I didn’t want to ask during the contest, but I felt like my solution was correct, yet still got WA. I haven’t seen an editorial for the problem yet so I have no way to verify my solution.
So I’d like to ask for a test case that my method fails.
My Approach
I picked a root node in the tree (Usually 1, but I tried others) and calculated the distance to each node from there, using Breath First Search/Dijkstra.
I then grouped the nodes into 4 groups with each node going into the group number dist_from_root%4
If group(0) + group(2) == group(1) + group(3), Then the answer is 1 and the sets are chosen in the same way
If they not equal I moved only nodes from one of the groups across to the other side until they were equal, but making the answer 2.
Solution Code
https://www.codechef.com/viewsolution/22349636
Please help me find a failed test case, I’ve tried to find my error but could not.
I haven’t been able to fully understand your solution however I was doing the same thing (except I had 2 groups) and that approach would fail when I move one node to another group and all the nodes in its subtree change groups as well.
This was one of the expected incorrect solutions, which fails on some random trees because while moving vertices from groups, it always ends up making the H_2 disconnected. Intended solution is much simpler and different, and is discussed in editorial.
There may be some way to move vertices, but most ways have some flaws, failing on certain trees.
I used 4 groups to avoid that from happening, with 4 groups if I’m moving nodes from say group 3 all nodes 2 away (in group 1) won’t move.
I think I avoided that by using 4 groups, but I must have missed something. I’d still like an example though.
I haven’t seen the editorial for this.
Editorial would be out anytime now.
As for example, it is easy to write a solution tester. Generate random trees and run ur solution and test it.
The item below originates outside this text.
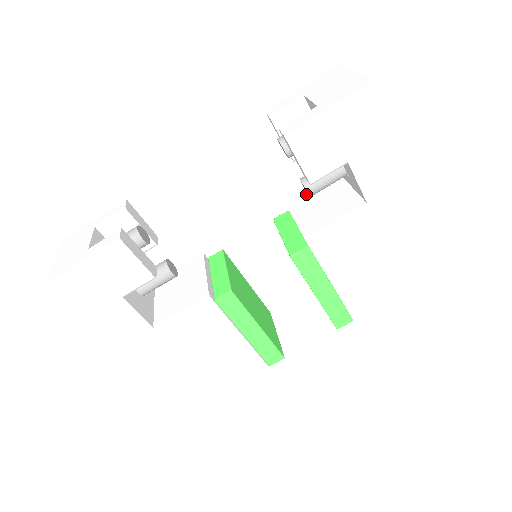
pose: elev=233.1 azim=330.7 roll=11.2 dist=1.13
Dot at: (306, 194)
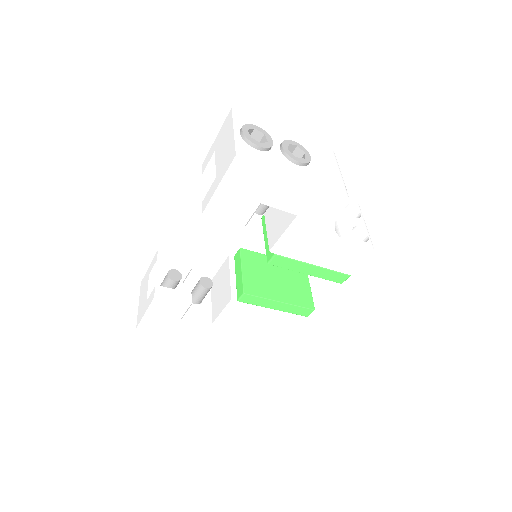
Dot at: occluded
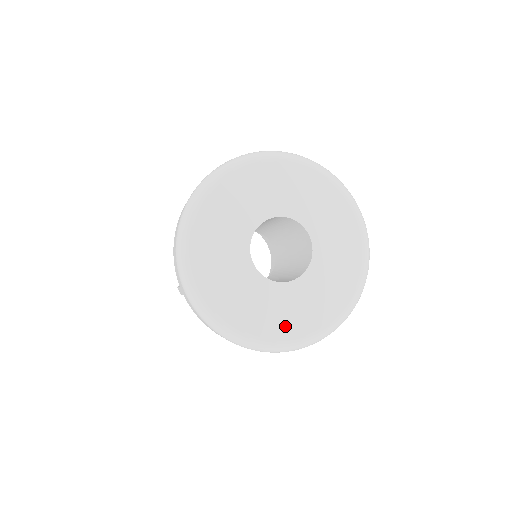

Hint For making tester. First try dividing nodes into groups on basis of parity. If groups are of same size, k = 1. Otherwise, k = 2 suffices. Read the partitions generated by solution, find all pairs of nodes and check if the graphs are connected.
@taran_1407 isn’t this solution doing the same thing (which u said is wrong) but it got 75 pts.
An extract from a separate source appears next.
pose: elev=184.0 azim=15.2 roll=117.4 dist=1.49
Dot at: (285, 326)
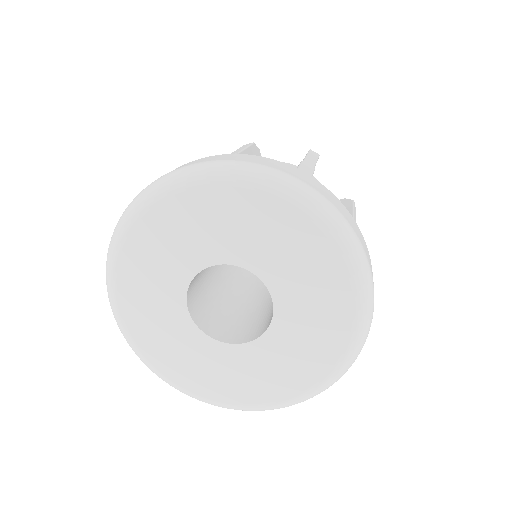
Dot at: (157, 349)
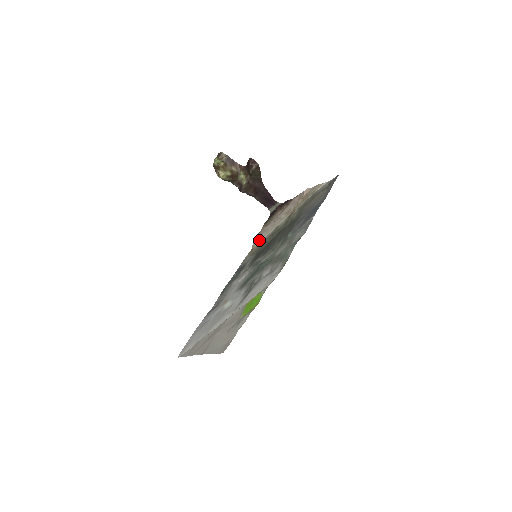
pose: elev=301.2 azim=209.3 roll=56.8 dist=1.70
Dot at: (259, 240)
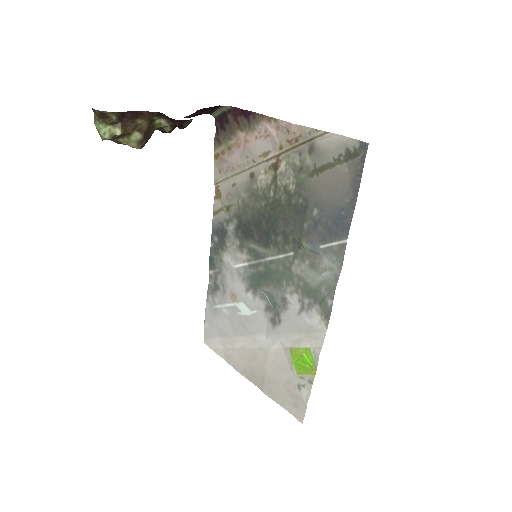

There are many ways to approach this problem. It is neither possible nor feasible to find countercases for all possible solutions. Maybe this solution fails on some small tree but fails on large trees.
The more I speak about it, the more I’m convinced that my solution is correct, Is it possible to get access to the referee code and/or test cases? I just want to know where I went wrong
You could add a check function in your own code, store the spanning tree and assert that it is correct.
The solution you mentioned, was my first idea when i saw the problem for the first time. I too was convinced, but there are many cases to be considered in it, and trust me, the solution in editorial is much simpler. As for test cases, it is not possible to access test cases.
Maybe this solution fails on some small tree but fails on large trees.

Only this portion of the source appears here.